The first is that data has a kind of mass, and mass has inertia. We talk about systems as being stateful or stateless, and we know that stateless systems are a lot easier to manage. A big part of that is because stateless systems can be created and destroyed, but state follows the laws of conservation of mass and energy. It takes time and effort to create, move, and destroy data. It doesn’t just happen instantaneously.
The second is time dependency. Many of our systems live in the here and now as constructed from the stream of events in time, storing an up-to-the-moment snapshot of the world, which constantly changes. But if anything goes wrong, it can be really hard to recover systems to a point in time from the past, and then merge that state into the current state, which has continued to change while the recovery efforts were ongoing. It’s like getting to the end of a homework problem, realizing that you dropped a negative, but you don’t know where because you didn’t show all of your work. Solving this problem is challenging in part because of the cost, performance, and other constraints that the size and scale of our systems impose upon us.
Kafka Streams in practice: What works and what doesn’t (yet)
Bart De Vylders is a data scientist at CoScale, a modern container monitoring platform that observes and ingests data from containers, apps, and the full stack at high velocity and applies advanced analysis to monitor them. He spoke about how CoScale converted part of their system to use the Kafka Streams API.
This talk was the first of two that deal with how data flows through your systems.

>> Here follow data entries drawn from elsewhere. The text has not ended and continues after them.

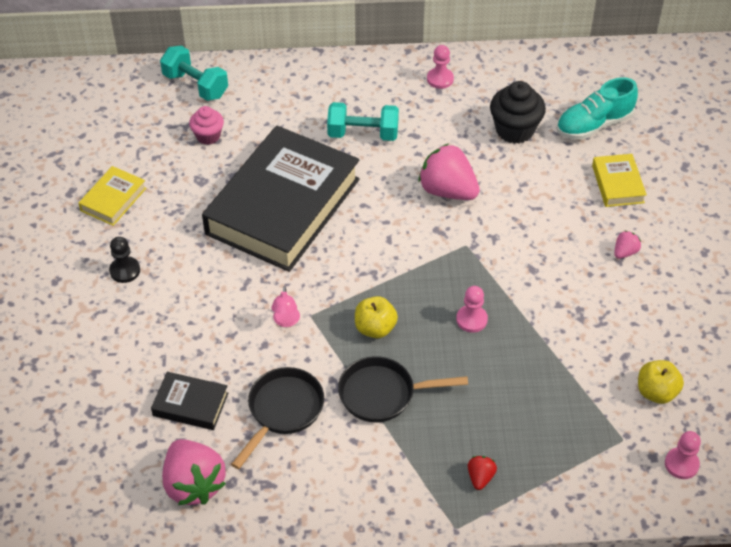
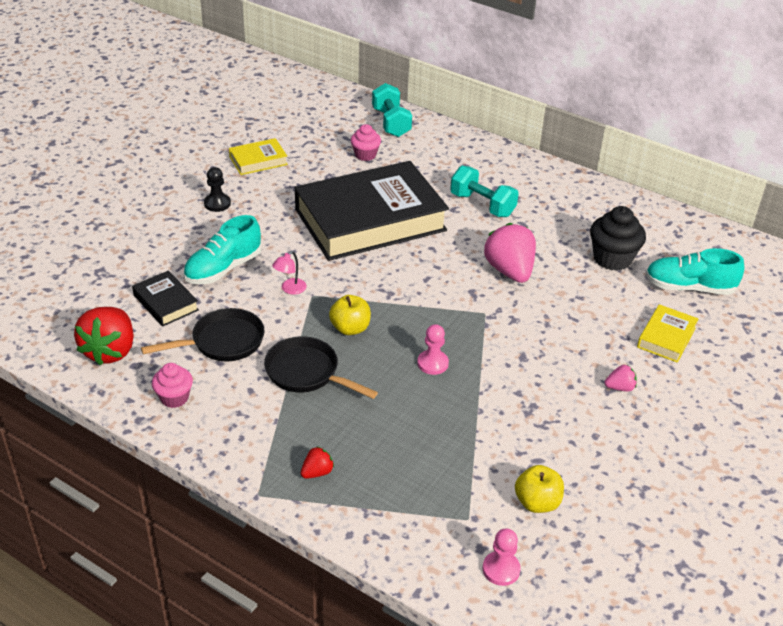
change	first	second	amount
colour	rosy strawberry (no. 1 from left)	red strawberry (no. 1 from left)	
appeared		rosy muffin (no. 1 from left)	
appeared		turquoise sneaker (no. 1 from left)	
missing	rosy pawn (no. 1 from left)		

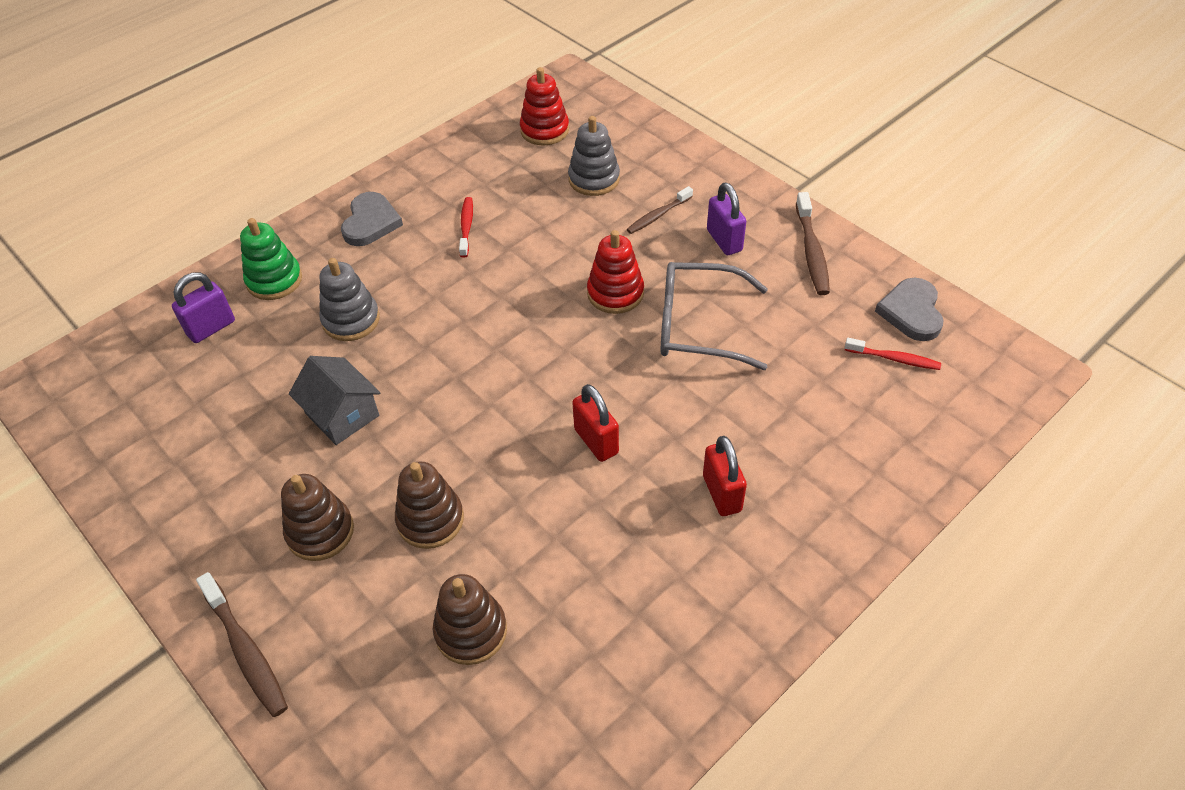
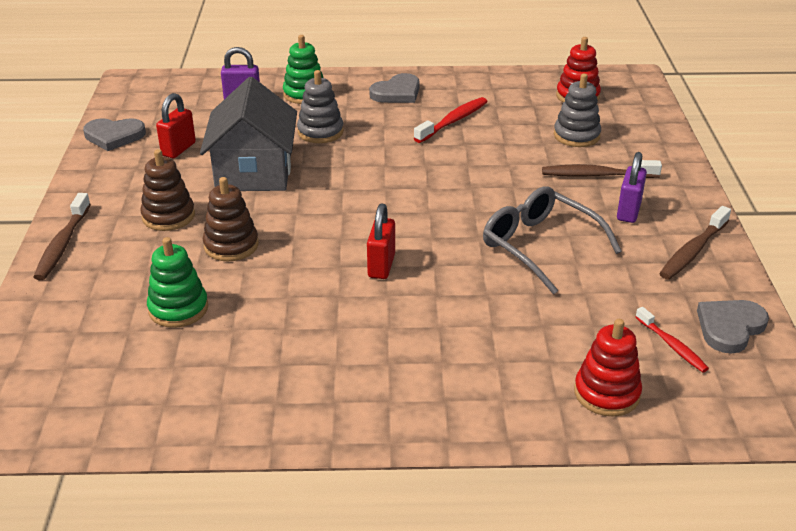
change	first	second	amount
appeared		ash-grey love heart (no. 1 from left)	
colour	russet stacking toy (no. 3 from left)	green stacking toy (no. 1 from left)	
relocated	red small lock (no. 2 from left in the first image)	red small lock (no. 1 from left)	
size	ash-grey cottage		x1.66
size	red toothbrush (no. 1 from left)		x1.51
size	russet toothbrush (no. 2 from left)		x1.51
relocated	red stacking toy (no. 2 from left)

If you’re not yet using Kafka, my personal belief is that Kafka and the event-stream philosophy behind it is one of the most important developments in handling data at large scale in the last decade. In a nutshell, it helps solve two critical problems with data:
- The time dependency created by systems like relational databases, that maintain a snapshot of data at a point in time (as I mentioned in my remarks to Kristina Bennett’s talk).

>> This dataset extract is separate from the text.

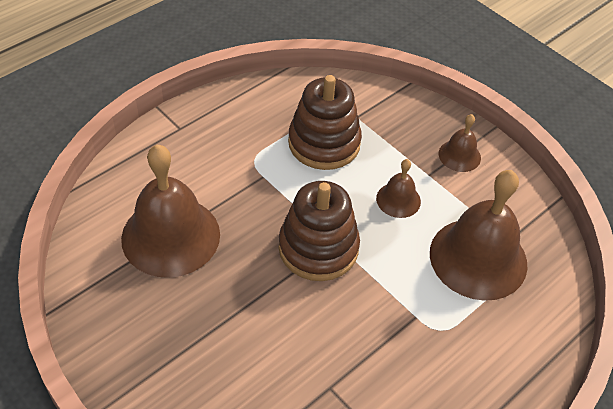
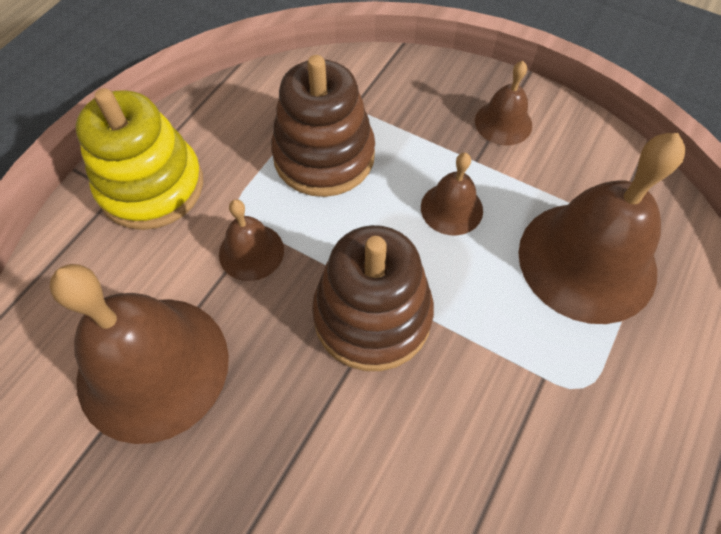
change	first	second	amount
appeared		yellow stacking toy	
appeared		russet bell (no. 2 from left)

- The data flow dependencies introduced by systems that connect to data where it lives, and thus implicitly become dependent on that data being in that location, as well as that data’s snapshotty-ness being up to date.
Sell cron, buy Airflow: Modern data pipelines in finance
Our final talk was by James Meickle, who’s a site reliability engineer at Quantopian, and previously held roles at AppNeta and Harvard among other places.
My introductory remarks to the previous talk about Kafka shouldn’t be taken to mean that everything must be a streaming data problem. Batch processing is still the right answer for a very large set of problems, and unless something else comes along to revolutionize how we process data, it probably always will be.
The common thread between these two talks is managing data dependencies. When I talk to folks at big companies who are using (for example) the Hadoop stack at scale, I often hear that their most acute pains aren’t around things I’m familiar with myself, such as performance, reliability, or cost efficiency. No—their biggest pain and cost is often understanding, managing, and mutating the data flow through their organization. This flow is usually manifested in a very large and complex set of ETL-like tasks, that are often invisibly dependent on each other. James spoke about how Apache Airflow can help structure and manage some of these moving pieces.